Assignment
Leave the images out and write out each entry exactly as shown.
------ Material to process ------
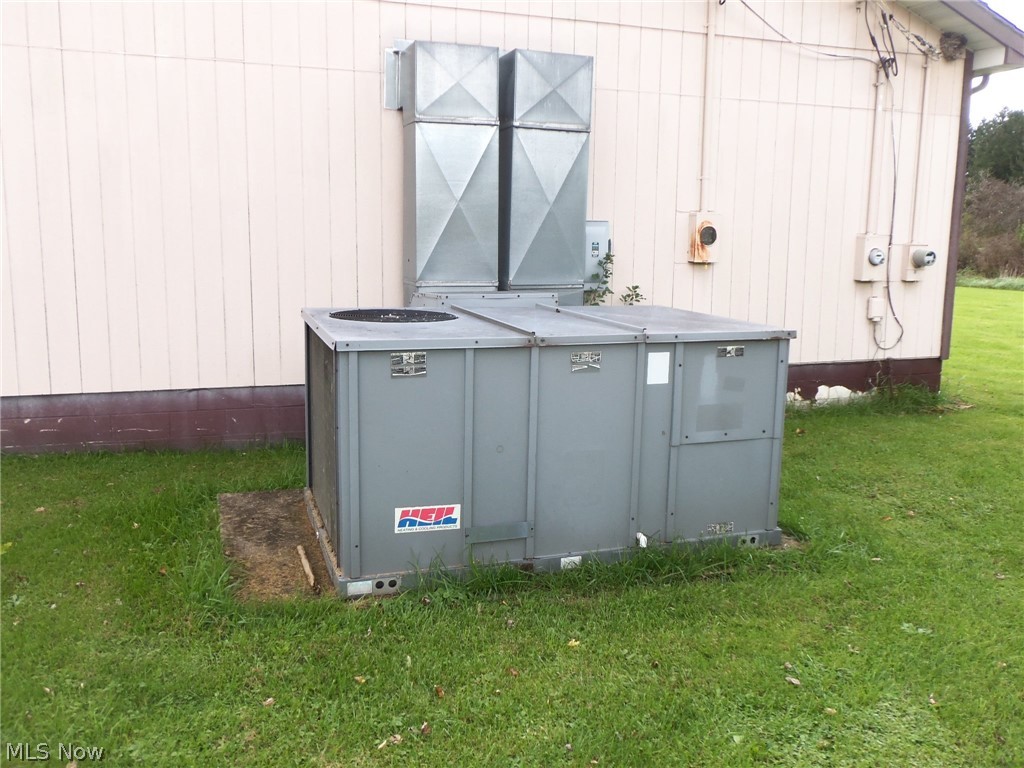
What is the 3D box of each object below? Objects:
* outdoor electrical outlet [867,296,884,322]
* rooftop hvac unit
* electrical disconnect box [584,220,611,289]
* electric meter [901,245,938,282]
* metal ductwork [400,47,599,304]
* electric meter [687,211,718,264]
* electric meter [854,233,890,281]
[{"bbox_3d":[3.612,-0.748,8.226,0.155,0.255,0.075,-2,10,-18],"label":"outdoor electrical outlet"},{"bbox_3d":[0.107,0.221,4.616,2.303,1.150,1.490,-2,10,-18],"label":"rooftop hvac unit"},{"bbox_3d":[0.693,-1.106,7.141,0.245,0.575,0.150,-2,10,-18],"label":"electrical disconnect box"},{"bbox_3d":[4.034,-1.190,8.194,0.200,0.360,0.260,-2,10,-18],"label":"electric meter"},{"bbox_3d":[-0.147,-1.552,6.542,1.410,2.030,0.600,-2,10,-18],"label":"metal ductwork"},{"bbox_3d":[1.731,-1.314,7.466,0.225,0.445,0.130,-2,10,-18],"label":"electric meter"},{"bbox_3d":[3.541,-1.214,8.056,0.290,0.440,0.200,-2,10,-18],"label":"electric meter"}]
------
Result
What is the 3D box of each object below? Objects:
* outdoor electrical outlet [867,296,884,322]
* rooftop hvac unit
* electrical disconnect box [584,220,611,289]
* electric meter [901,245,938,282]
* metal ductwork [400,47,599,304]
* electric meter [687,211,718,264]
* electric meter [854,233,890,281]
[{"bbox_3d":[3.612,-0.748,8.226,0.155,0.255,0.075,-2,10,-18],"label":"outdoor electrical outlet"},{"bbox_3d":[0.107,0.221,4.616,2.303,1.150,1.490,-2,10,-18],"label":"rooftop hvac unit"},{"bbox_3d":[0.693,-1.106,7.141,0.245,0.575,0.150,-2,10,-18],"label":"electrical disconnect box"},{"bbox_3d":[4.034,-1.190,8.194,0.200,0.360,0.260,-2,10,-18],"label":"electric meter"},{"bbox_3d":[-0.147,-1.552,6.542,1.410,2.030,0.600,-2,10,-18],"label":"metal ductwork"},{"bbox_3d":[1.731,-1.314,7.466,0.225,0.445,0.130,-2,10,-18],"label":"electric meter"},{"bbox_3d":[3.541,-1.214,8.056,0.290,0.440,0.200,-2,10,-18],"label":"electric meter"}]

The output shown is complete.